Франсуаза предприняла попытку разобраться в прошлом своей матери. Она стремилась обнаружить какие-либо факты, которые могли бы пролить свет на личность ее отца, — отыскать бальзам, способный приглушить постоянную боль, жившую в самом потаенном уголке ее сердца, управлявшую ее эмоциями. Это ее вполне устраивает, решила она, поскольку так она успешно избегала эмоциональной близости. Но, встав на путь беззастенчивой эксплуатации мужчин, теперь она уже и сама не знала, кто кого эксплуатирует.
Завораживающий рассказ о детстве мадам Габриэль и о ее еврейском роде произвели на нее неизгладимое впечатление, поскольку сейчас мадам можно было назвать скорее атеисткой, чем ортодоксальной еврейкой.
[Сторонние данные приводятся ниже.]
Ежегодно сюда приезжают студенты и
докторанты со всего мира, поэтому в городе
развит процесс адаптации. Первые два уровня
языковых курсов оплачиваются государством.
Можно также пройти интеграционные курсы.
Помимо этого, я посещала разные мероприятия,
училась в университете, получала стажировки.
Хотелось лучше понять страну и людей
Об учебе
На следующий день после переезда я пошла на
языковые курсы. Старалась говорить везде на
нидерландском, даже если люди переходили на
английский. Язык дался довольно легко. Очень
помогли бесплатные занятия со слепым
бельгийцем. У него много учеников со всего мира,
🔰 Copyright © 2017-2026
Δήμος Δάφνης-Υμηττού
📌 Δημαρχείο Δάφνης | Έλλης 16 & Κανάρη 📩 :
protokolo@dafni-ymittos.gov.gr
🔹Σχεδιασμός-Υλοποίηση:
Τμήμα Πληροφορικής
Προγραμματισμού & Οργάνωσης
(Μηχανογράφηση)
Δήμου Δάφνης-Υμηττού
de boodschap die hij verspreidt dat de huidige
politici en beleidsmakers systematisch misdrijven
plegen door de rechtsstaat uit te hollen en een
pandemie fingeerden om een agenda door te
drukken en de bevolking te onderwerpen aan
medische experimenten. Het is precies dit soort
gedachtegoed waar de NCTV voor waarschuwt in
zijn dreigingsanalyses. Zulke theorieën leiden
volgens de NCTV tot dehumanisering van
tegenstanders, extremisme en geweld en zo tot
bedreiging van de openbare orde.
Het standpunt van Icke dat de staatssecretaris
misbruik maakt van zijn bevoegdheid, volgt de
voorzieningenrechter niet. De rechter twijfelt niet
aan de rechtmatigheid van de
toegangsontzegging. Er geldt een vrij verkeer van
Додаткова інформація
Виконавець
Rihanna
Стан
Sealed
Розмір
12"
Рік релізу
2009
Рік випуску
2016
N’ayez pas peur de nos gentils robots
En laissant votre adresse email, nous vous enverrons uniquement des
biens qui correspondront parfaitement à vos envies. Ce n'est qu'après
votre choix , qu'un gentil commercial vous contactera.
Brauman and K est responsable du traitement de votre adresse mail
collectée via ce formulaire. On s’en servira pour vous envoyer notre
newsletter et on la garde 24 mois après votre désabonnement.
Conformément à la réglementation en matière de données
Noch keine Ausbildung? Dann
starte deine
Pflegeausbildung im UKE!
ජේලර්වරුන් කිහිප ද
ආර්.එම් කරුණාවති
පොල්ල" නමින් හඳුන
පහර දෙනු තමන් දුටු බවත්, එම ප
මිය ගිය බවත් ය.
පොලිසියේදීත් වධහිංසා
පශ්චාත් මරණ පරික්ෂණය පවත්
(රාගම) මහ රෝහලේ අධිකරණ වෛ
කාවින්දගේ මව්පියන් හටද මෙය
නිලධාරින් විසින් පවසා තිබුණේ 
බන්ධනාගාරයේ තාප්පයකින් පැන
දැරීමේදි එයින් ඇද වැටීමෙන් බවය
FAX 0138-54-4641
Но почему она оставляет такие пробелы в своих воспоминаниях? Почему память изменяет ей, как только речь заходит об отце Франсуазы? Ей было известно только, что мадам Габриэль напоили абсентом в ту ночь, когда была зачата Франсуаза. Это была связь на одну ночь. И любовник матери исчез из памяти семейства д'Оноре, словно его никогда не существовало.
С таким же успехом ее могли зачать полная луна и абсент.